■ Task brief ■
Make an exact copy of the records below. Include every line.

■ Data for processing ■
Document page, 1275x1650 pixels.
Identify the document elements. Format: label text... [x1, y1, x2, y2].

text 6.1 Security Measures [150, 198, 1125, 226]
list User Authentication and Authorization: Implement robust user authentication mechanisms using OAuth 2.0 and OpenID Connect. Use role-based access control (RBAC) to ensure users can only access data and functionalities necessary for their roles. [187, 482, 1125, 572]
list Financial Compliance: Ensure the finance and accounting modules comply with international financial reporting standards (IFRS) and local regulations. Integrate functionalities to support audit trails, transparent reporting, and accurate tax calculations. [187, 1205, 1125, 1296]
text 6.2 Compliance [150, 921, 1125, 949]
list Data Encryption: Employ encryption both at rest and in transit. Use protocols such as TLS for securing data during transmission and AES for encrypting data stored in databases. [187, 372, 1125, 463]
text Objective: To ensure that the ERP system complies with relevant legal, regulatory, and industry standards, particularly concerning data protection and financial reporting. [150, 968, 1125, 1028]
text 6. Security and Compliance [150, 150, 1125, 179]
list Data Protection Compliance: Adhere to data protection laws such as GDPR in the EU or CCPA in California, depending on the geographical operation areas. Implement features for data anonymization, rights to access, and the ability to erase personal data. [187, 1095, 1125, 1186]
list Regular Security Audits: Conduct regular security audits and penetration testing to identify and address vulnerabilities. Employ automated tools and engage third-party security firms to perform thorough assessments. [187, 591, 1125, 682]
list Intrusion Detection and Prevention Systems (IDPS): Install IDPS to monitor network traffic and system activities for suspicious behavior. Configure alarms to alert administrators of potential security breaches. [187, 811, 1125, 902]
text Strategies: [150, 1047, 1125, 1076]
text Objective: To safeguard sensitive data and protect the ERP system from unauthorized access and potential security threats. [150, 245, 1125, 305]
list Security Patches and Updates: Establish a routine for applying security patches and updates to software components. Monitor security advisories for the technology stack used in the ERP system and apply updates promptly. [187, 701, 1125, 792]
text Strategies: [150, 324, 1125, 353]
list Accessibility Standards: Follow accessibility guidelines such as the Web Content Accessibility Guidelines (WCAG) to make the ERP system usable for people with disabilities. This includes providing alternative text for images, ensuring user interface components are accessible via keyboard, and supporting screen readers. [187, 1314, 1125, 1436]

■ Your response ■
Document page, 1275x1650 pixels.
Identify the document elements. Format: label text... [x1, y1, x2, y2].

text 6.1 Security Measures [150, 198, 1125, 226]
list User Authentication and Authorization: Implement robust user authentication mechanisms using OAuth 2.0 and OpenID Connect. Use role-based access control (RBAC) to ensure users can only access data and functionalities necessary for their roles. [187, 482, 1125, 572]
list Financial Compliance: Ensure the finance and accounting modules comply with international financial reporting standards (IFRS) and local regulations. Integrate functionalities to support audit trails, transparent reporting, and accurate tax calculations. [187, 1205, 1125, 1296]
text 6.2 Compliance [150, 921, 1125, 949]
list Data Encryption: Employ encryption both at rest and in transit. Use protocols such as TLS for securing data during transmission and AES for encrypting data stored in databases. [187, 372, 1125, 463]
text Objective: To ensure that the ERP system complies with relevant legal, regulatory, and industry standards, particularly concerning data protection and financial reporting. [150, 968, 1125, 1028]
text 6. Security and Compliance [150, 150, 1125, 179]
list Data Protection Compliance: Adhere to data protection laws such as GDPR in the EU or CCPA in California, depending on the geographical operation areas. Implement features for data anonymization, rights to access, and the ability to erase personal data. [187, 1095, 1125, 1186]
list Regular Security Audits: Conduct regular security audits and penetration testing to identify and address vulnerabilities. Employ automated tools and engage third-party security firms to perform thorough assessments. [187, 591, 1125, 682]
list Intrusion Detection and Prevention Systems (IDPS): Install IDPS to monitor network traffic and system activities for suspicious behavior. Configure alarms to alert administrators of potential security breaches. [187, 811, 1125, 902]
text Strategies: [150, 1047, 1125, 1076]
text Objective: To safeguard sensitive data and protect the ERP system from unauthorized access and potential security threats. [150, 245, 1125, 305]
list Security Patches and Updates: Establish a routine for applying security patches and updates to software components. Monitor security advisories for the technology stack used in the ERP system and apply updates promptly. [187, 701, 1125, 792]
text Strategies: [150, 324, 1125, 353]
list Accessibility Standards: Follow accessibility guidelines such as the Web Content Accessibility Guidelines (WCAG) to make the ERP system usable for people with disabilities. This includes providing alternative text for images, ensuring user interface components are accessible via keyboard, and supporting screen readers. [187, 1314, 1125, 1436]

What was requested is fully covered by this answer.